Overview

Scraping a document consists of three stages:

  1. Building a DOM tree out of the document. This is a straightforward operation for an XML document. For an HTML document, Piculet will first try to convert it into XHTML, and then build the tree from that.
  2. Preprocessing the tree. This is an optional stage. In some cases it might be helpful to do some changes on the tree to simplify the extraction process.
  3. Extracting data out of the tree.

The preprocessing and extraction stages are expressed as part of a scraping specification. The specification is a mapping which can be stored in a file format that can represent a mapping, such as JSON or YAML. Details about the specification are given in later chapters.

Command-line interface

The command-line interface reads the document from the standard input. After downloading the example files shining.html and movie.json, run the command:

$ cat shining.html | piculet -s movie.json

This should print the following output:

{
  "cast": [
    {
      "character": "Jack Torrance",
      "link": "/people/2",
      "name": "Jack Nicholson"
    },
    {
      "character": "Wendy Torrance",
      "link": "/people/3",
      "name": "Shelley Duvall"
    }
  ],
  "director": {
    "link": "/people/1",
    "name": "Stanley Kubrick"
  },
  "genres": [
    "Horror",
    "Drama"
  ],
  "language": "English",
  "review": "Fantastic movie. Definitely recommended.",
  "runtime": "144 minutes",
  "title": "The Shining",
  "year": 1980
}

For HTML documents, the --html option has to be used. For example, to extract some data from the Wikipedia page for David Bowie, download the wikipedia.json file and run the command:

$ curl -s "https://en.wikipedia.org/wiki/David_Bowie" | piculet -s wikipedia.json --html

This should print the following output:

{
  "birthplace": "Brixton, London, England",
  "born": "1947-01-08",
  "name": "David Bowie",
  "occupation": [
    "Singer",
    "songwriter",
    "actor"
  ]
}

In the same command, change the name part of the URL to Merlene_Ottey and you will get similar data for Merlene Ottey. Note that since the markup used in Wikipedia pages for persons varies, the kinds of data you get with this specification will also vary.

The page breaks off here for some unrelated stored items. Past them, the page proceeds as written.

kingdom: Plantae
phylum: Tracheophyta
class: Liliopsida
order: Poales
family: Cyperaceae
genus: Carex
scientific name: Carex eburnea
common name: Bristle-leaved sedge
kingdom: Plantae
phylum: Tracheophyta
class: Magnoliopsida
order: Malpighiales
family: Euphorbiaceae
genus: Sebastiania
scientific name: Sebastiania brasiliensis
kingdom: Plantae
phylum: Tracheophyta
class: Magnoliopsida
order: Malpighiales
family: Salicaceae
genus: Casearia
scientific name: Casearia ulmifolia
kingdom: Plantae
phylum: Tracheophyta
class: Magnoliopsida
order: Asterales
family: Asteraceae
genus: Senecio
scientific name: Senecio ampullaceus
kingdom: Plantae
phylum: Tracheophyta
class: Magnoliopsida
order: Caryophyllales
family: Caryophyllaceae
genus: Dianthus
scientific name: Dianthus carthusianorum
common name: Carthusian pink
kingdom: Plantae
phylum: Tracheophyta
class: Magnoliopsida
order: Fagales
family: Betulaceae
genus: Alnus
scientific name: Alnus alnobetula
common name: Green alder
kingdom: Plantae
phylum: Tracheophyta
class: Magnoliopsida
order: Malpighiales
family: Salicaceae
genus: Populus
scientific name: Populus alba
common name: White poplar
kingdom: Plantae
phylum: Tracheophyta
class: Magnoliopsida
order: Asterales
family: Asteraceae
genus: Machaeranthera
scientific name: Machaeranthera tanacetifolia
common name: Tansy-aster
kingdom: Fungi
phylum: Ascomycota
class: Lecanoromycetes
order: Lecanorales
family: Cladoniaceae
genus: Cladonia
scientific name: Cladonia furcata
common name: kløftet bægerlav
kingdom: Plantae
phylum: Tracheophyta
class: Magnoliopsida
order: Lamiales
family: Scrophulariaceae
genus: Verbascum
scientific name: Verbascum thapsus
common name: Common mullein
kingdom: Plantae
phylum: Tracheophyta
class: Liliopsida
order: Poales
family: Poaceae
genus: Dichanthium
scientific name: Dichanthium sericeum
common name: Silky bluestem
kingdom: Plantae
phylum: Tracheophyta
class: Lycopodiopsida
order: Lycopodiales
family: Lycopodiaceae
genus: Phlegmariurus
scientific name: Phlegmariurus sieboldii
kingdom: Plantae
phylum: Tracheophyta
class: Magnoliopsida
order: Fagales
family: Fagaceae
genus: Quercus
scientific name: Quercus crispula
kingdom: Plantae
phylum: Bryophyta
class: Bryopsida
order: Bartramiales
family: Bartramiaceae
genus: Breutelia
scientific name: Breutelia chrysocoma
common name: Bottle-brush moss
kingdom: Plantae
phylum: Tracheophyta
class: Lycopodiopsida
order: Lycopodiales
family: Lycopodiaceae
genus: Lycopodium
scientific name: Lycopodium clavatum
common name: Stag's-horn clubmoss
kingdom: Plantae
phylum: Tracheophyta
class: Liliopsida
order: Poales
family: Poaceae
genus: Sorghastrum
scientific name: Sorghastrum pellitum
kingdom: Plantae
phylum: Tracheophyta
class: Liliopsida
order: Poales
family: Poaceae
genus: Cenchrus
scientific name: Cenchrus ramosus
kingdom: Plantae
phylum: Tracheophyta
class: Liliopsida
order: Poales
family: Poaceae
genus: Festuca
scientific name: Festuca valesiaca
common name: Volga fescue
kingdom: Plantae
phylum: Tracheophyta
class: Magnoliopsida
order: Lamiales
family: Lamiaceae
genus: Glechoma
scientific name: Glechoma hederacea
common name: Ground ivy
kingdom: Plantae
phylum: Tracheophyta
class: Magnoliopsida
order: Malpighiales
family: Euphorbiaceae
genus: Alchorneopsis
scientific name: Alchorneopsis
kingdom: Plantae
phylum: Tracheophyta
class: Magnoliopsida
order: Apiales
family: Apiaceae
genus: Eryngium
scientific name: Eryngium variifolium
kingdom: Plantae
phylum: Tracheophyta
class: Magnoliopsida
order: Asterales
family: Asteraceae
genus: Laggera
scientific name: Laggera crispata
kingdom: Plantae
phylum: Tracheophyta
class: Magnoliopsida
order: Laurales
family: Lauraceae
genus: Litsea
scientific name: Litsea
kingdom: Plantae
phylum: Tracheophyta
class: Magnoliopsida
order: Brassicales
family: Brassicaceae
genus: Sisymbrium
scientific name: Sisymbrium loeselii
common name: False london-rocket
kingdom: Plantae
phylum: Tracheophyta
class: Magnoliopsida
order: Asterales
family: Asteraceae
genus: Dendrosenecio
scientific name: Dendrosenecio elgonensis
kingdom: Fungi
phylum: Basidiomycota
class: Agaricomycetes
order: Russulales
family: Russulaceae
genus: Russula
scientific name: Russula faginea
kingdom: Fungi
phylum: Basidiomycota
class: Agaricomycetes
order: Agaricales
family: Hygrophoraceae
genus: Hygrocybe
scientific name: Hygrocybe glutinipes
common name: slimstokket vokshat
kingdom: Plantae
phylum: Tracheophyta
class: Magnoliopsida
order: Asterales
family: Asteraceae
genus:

Piculet can also be used as a simplistic HTML to XHTML converter by invoking it with the --h2x option:

$ cat foo.html | piculet --h2x

YAML support

To use YAML for specification, Piculet has to be installed with YAML support:

pip install piculet[yaml]

Note that this will install an external module for parsing YAML files.

The YAML version of the configuration example above can be found in movie.yaml.